++++ Entries shown ++++

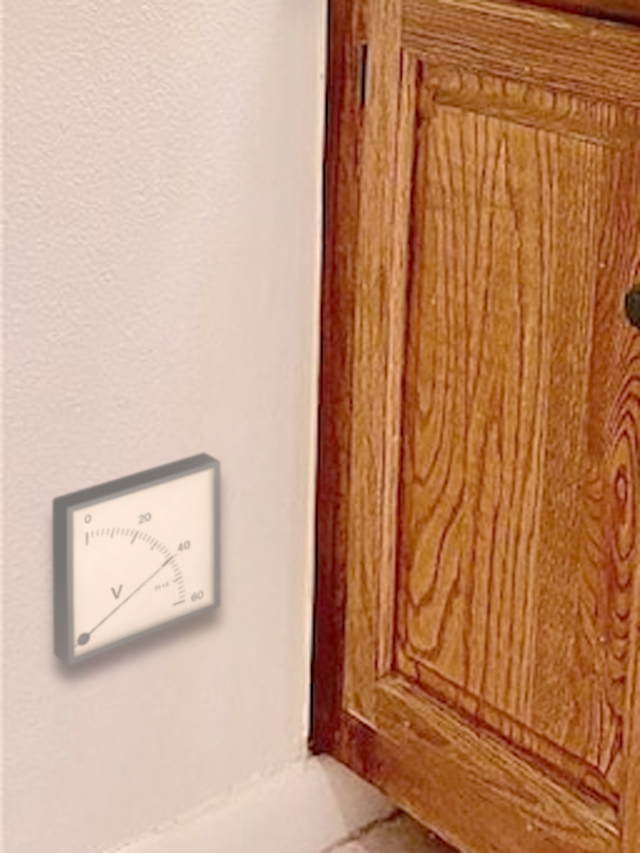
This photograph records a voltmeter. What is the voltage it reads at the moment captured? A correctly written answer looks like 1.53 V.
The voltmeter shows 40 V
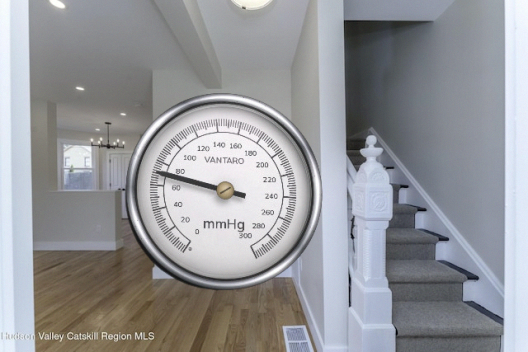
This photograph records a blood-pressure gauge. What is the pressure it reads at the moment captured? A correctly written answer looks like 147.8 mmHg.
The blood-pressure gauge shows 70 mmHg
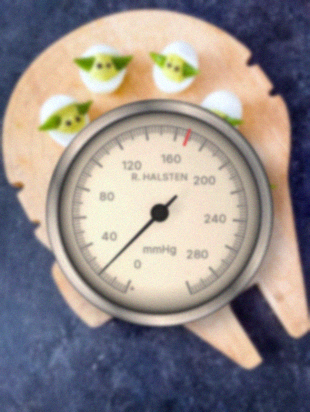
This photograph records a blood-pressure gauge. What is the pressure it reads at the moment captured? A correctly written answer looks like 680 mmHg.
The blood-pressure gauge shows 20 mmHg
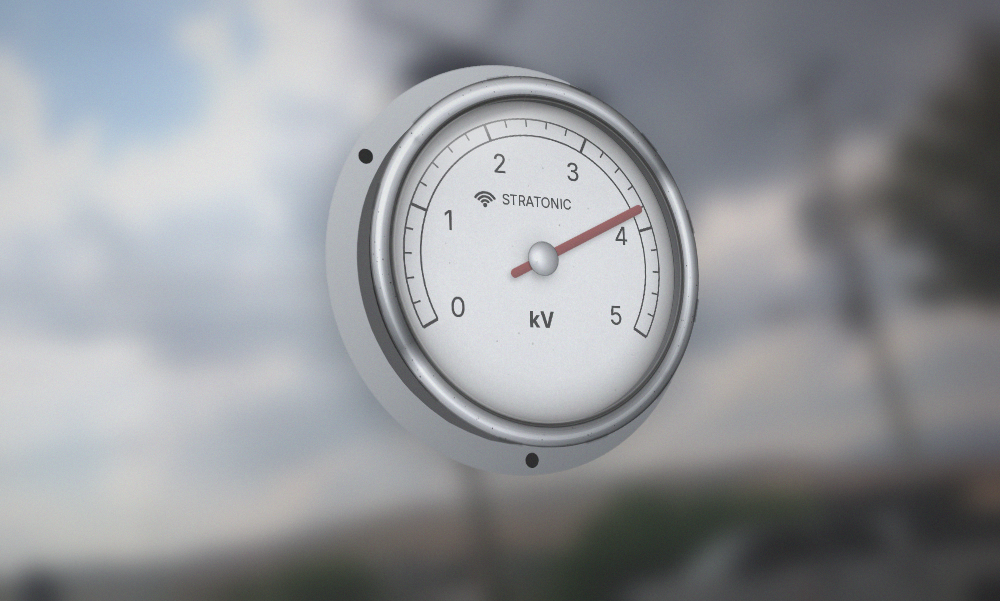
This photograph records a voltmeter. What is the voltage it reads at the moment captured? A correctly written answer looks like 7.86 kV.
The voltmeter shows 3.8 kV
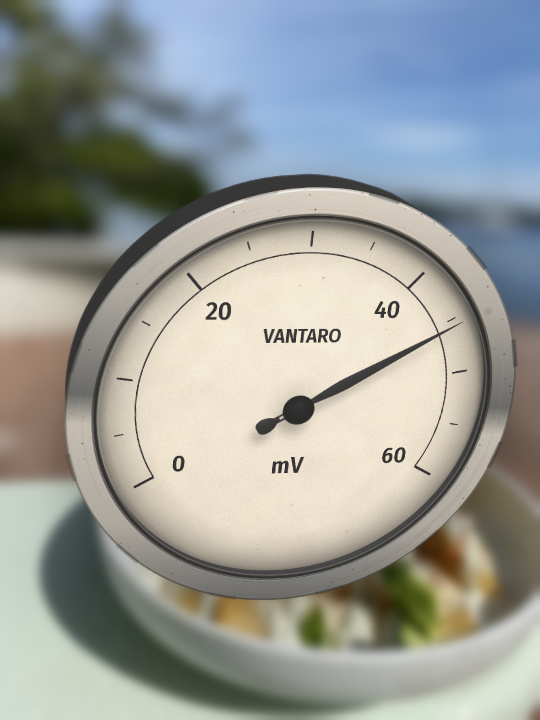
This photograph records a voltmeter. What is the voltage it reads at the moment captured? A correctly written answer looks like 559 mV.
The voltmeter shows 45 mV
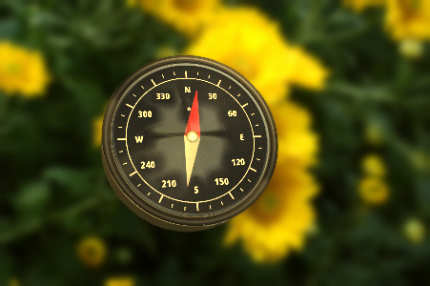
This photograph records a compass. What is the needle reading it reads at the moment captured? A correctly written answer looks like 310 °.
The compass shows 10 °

++++
++++ Entries shown ++++

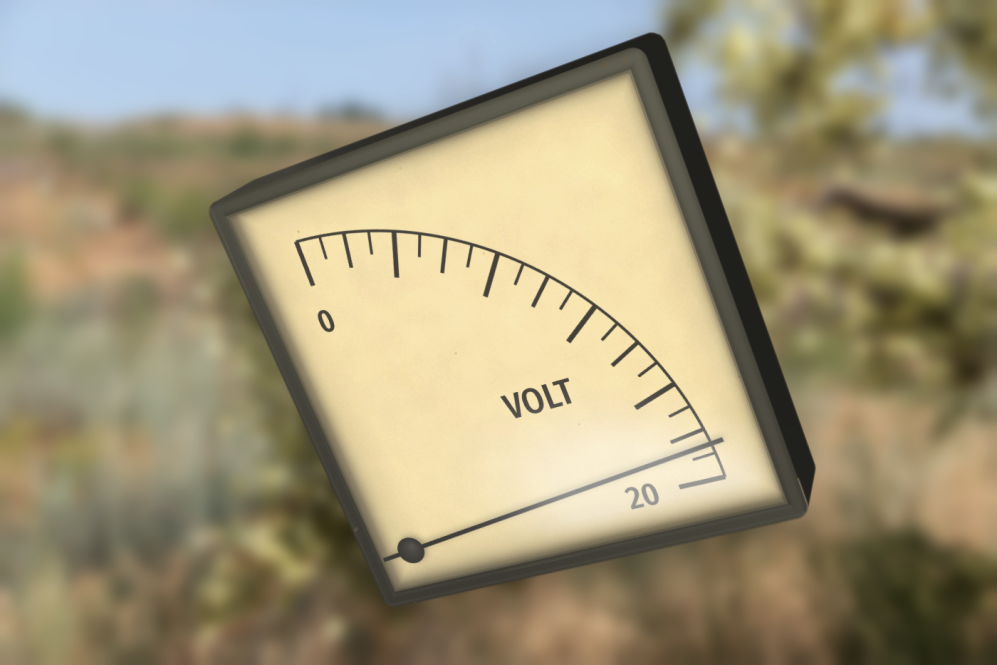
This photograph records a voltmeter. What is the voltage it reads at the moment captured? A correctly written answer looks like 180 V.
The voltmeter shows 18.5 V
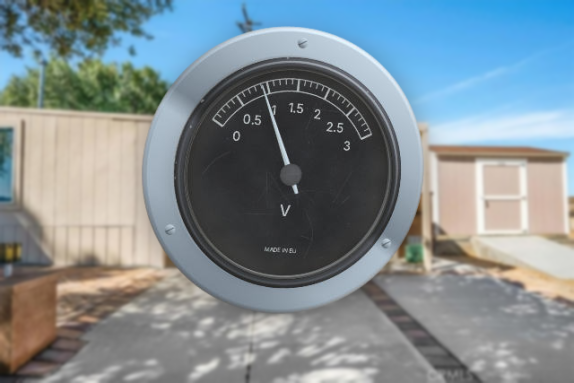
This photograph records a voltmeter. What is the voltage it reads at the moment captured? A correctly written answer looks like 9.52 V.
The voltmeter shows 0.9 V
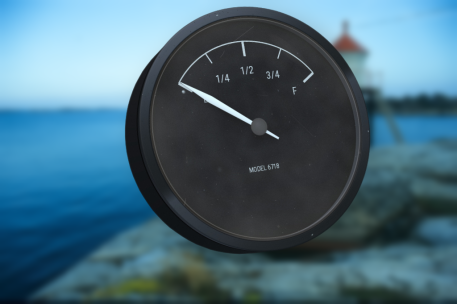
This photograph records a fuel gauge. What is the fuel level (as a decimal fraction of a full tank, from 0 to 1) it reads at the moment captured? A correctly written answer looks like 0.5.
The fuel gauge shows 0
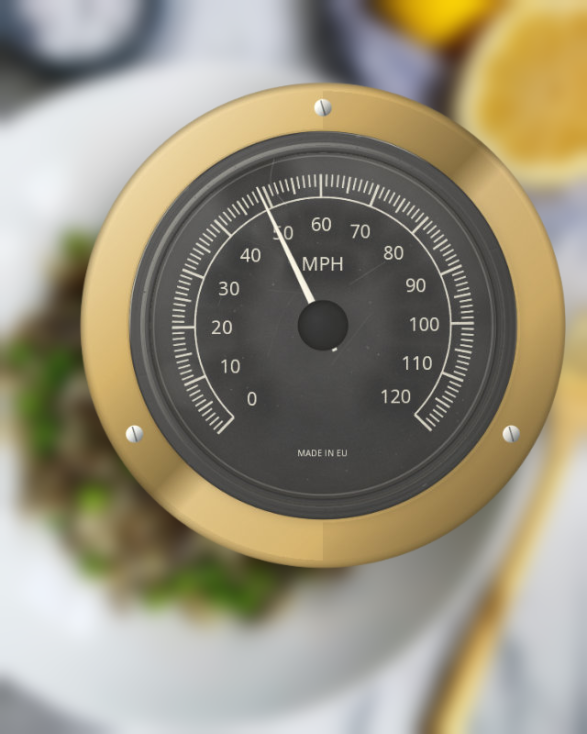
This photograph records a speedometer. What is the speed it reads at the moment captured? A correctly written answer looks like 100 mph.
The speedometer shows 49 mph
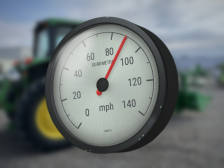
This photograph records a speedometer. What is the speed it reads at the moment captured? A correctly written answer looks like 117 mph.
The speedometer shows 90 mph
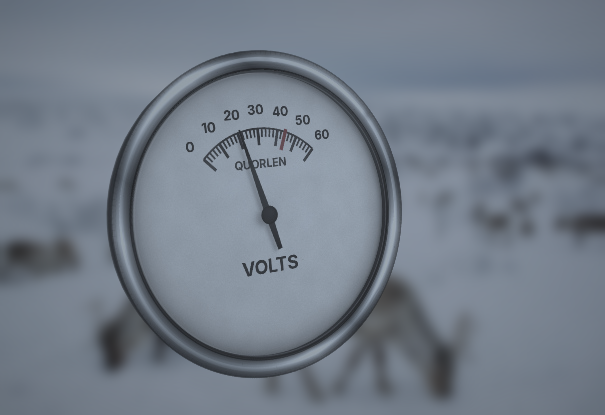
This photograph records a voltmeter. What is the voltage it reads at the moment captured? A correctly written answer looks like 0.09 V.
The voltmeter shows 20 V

++++

What you should do: Copy the records word for word, covering the stretch from the line containing "like 100 mph." through the line containing "The speedometer shows 90 mph", and leave the pictures out of your answer.

Response to this exercise:
This photograph records a speedometer. What is the speed it reads at the moment captured? A correctly written answer looks like 100 mph.
The speedometer shows 49 mph
This photograph records a speedometer. What is the speed it reads at the moment captured? A correctly written answer looks like 117 mph.
The speedometer shows 90 mph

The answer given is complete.